Australia's record-low interest rates are prompting pensioners to consider alternative products as returns on traditional investments slump.
Australia's retirement savings market is the world's fourth largest, and do-it-yourself investors have increasing clout. Their investments help boost jobs and economic growth, Australia's Minister for Revenue and Financial Services Kelly O'Dwyer said last month.
"Income continues to be a very relevant theme with the low rates environment that Australia is experiencing," said Alex Vynokur, managing director at BetaShares in Sydney.
"The ability for Australians to generate income and at the same time manage risk and not suffer drawdowns when markets become volatile is important."
Australia ETF assets grew 3.6 per cent last month to hit a record of A$26.1 billion, according to BetaShares. DIY investors, whose assets make up about one third of the nation's pension pool, are seeking alternatives to managed funds that typically cost more than exchange-traded products.
Two of the three funds with the most inflows this year are income products. The BetaShares Australian High Interest Cash ETF and the BetaShares Australian Dividend Harvester Fund have seen about US$110 million in inflows this year, according to Bloomberg data. The number of DIY investors in these funds has grown 50 per cent over the past 12 months to represent 40 per cent of assets, according to Mr Vynokur.

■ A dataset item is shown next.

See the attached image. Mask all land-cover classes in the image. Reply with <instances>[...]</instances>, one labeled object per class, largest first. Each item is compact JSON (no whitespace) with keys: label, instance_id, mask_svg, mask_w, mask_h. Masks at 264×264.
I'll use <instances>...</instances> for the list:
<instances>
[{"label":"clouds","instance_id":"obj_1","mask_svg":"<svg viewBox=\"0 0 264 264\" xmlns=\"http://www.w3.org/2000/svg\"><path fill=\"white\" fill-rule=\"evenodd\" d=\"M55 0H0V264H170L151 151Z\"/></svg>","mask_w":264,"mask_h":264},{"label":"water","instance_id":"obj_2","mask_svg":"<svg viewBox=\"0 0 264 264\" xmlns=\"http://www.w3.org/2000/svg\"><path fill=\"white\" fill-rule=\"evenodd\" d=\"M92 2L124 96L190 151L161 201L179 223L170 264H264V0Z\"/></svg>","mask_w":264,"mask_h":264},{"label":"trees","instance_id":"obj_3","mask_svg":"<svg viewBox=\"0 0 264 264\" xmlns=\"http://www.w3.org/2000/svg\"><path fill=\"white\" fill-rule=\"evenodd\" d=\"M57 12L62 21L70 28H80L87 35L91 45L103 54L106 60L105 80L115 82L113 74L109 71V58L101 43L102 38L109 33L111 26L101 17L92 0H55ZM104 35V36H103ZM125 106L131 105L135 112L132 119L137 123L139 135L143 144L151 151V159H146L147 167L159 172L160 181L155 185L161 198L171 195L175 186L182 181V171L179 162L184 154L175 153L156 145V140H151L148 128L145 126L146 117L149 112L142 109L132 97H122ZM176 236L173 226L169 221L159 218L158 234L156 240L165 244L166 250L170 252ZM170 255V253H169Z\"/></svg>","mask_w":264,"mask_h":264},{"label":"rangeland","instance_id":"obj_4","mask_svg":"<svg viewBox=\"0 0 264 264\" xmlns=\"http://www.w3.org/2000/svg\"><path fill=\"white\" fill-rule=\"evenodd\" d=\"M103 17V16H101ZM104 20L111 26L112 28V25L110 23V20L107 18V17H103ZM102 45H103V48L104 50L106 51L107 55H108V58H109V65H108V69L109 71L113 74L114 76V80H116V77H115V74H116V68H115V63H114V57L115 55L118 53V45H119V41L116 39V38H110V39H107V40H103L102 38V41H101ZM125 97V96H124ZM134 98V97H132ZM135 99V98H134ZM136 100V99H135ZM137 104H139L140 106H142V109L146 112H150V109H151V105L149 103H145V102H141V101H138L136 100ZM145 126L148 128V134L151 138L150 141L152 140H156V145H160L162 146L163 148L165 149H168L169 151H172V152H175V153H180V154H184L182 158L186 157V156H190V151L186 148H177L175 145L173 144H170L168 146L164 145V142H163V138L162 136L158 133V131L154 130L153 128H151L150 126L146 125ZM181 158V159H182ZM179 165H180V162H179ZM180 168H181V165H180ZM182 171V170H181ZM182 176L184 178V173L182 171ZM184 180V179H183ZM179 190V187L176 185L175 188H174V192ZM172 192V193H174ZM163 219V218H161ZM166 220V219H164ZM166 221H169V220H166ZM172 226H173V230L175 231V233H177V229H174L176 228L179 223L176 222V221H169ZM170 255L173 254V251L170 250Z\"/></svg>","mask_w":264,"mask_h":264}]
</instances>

Over the 10 years ended Dec 31, 2016, more than 80 per cent of international equity funds in Australia along with bond funds tied to debt from the nation's borrowers under-performed their respective benchmarks, according to a report from S&P's Spiva scorecard.
Investment Concerns Not everyone believes ETF investing is the right approach for pensioners seeking safe returns.
"We're concerned about ETFs because they represent broader market indexes - both the good and the bad," said Matthew Walker, Sydney-based director of wealth advisory group, WLM Financial Services Pty.
"There are a lot of risks in the system with indexes at all time highs."
One third of ETF investors are currently retired with an average age of 51, and diversification was cited by 77 per cent of pension investors as the top reason to use such products, according to the BetaShares Investment Trends report.
"The major benefit that ETFs offer self-managed superannuation funds is instant diversification," said Damien Sherman, head of ETF Capital Markets, Vanguard Group Inc in Australia.
"It's pretty common to see a pension portfolio concentrated in a handful of Australian shares, and that concentration can mean those portfolios are vulnerable to stock specific risk."